The primary lesson from the Judgment is confirmation of how seriously non-consensual adoption is to be treated in the family justice system. This sits uneasily with the revised PLO and even more so with Part 2 of the Children and Families Bill which is making its way through parliament with their emphasis on the speed of decision making. I suspect that many a skeleton argument in the coming months will be citing the following passage from the Court of Appeal in support of an application for the court to take a step that will take the case outside the 26 week limit,
“Where the proposal before the court is for non-consensual adoption, the issues are too grave, the stakes for all are too high, for the outcome to be determined by rigorous adherence to an inflexible timetable and justice thereby potentially denied.”
Perhaps the next most cited passage will be the following:
“before making an adoption order the court must be satisfied that there is no practical way of the authorities (including the Health Service) providing the requisite assistance and support and Judges must explore rigorously whether a Local Authority is seeking a Placement Order because resource issues make it unwilling to provide the necessary support.”

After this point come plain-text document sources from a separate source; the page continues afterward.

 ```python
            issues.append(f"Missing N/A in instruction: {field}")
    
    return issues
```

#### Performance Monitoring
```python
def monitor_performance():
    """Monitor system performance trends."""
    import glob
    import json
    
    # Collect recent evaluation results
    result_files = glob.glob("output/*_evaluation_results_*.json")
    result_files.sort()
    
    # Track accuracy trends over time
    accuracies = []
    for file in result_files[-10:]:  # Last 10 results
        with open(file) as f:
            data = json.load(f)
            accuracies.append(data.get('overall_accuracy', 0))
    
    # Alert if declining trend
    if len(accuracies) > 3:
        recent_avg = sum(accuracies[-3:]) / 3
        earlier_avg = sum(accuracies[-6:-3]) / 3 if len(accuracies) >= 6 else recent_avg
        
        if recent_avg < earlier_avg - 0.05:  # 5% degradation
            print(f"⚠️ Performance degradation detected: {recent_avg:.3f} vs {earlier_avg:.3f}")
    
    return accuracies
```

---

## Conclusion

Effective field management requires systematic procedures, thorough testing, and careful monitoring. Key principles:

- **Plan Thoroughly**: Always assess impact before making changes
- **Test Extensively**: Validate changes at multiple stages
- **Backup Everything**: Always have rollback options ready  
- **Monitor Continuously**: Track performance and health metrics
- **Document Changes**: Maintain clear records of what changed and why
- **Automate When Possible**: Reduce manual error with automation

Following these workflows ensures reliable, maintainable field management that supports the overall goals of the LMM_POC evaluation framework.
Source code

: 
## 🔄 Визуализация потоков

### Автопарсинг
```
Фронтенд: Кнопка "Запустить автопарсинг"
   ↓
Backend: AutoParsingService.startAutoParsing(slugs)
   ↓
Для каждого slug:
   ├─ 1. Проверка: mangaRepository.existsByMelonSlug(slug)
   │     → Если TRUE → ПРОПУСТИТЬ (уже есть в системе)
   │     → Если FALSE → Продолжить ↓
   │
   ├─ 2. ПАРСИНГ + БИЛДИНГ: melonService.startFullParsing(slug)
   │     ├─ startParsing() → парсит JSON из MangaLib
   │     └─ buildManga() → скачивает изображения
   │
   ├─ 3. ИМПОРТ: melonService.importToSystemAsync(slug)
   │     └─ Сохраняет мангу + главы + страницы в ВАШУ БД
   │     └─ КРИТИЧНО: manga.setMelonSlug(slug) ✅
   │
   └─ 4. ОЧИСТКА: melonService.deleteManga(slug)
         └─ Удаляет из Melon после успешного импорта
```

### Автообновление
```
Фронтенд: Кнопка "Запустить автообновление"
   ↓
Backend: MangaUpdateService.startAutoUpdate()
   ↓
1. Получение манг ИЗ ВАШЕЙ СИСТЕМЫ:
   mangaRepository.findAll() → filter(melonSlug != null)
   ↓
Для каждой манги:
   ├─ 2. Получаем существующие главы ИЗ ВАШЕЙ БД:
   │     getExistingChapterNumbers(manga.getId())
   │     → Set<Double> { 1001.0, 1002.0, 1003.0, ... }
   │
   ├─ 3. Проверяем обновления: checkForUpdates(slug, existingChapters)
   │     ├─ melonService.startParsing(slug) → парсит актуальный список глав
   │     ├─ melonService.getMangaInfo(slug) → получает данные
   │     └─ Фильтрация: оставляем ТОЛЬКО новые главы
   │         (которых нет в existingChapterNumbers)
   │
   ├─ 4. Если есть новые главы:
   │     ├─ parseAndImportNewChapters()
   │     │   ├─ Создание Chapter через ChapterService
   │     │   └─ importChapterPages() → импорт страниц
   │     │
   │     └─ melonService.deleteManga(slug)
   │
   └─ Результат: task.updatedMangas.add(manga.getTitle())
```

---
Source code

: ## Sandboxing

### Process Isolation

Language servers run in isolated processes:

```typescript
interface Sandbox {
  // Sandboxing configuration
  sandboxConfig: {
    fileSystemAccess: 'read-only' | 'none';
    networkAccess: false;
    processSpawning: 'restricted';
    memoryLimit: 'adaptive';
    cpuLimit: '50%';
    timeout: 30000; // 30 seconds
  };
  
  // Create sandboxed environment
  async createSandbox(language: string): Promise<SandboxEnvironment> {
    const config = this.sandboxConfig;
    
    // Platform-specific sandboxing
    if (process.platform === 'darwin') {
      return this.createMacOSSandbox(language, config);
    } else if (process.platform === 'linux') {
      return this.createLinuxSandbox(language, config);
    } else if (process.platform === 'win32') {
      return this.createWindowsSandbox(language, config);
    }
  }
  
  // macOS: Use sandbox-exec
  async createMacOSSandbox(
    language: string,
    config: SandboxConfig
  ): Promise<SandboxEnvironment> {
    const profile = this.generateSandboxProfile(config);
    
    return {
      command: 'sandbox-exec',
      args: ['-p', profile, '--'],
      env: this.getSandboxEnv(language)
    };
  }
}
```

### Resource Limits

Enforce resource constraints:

Andrew Pack in his excellent post on this case provocatively raises the question whether this can literally be true given that there has to be a limit to the resources that can be expended on any one family. I wonder also whether the Health Service will be drawn increasingly into these cases e.g. over the provision of therapy.
Since the Supreme Court in Re B advocated a closer scrutiny of Adoption Judgments by the higher courts, the Court of Appeal has gone about its work with a will. Thus far the judgments under scrutiny have been written before the Judges had the benefit of Re B. Expectations of those written with the benefit of Re B and the subsequent Court of Appeal Judgments are likely to be even higher. However, from Re B-S it is clear that Local Authorities and Children’s Guardians are expected to help. Given the inherent tendency of the system to over-compensate and given the current pressures to keep all statements etc… as short as possible (the latest missive from the President envisages court bundles being confined to one lever arch file), I fear that the Court (unless checked) could face a substantial quantity of analysis but very little by way of factual information.
I would also question how lay magistrates are expected to make decisions about non-consensual adoption given the level of scrutiny to be anticipated in this area. How can they possibly be said to be applying an independent mind to the problem when even their reasons have to be written by somebody else (usually the Local Authority).
In any event, further Judgments of the Court of Appeal (at least one other on this topic is reserved) may answer some of these questions.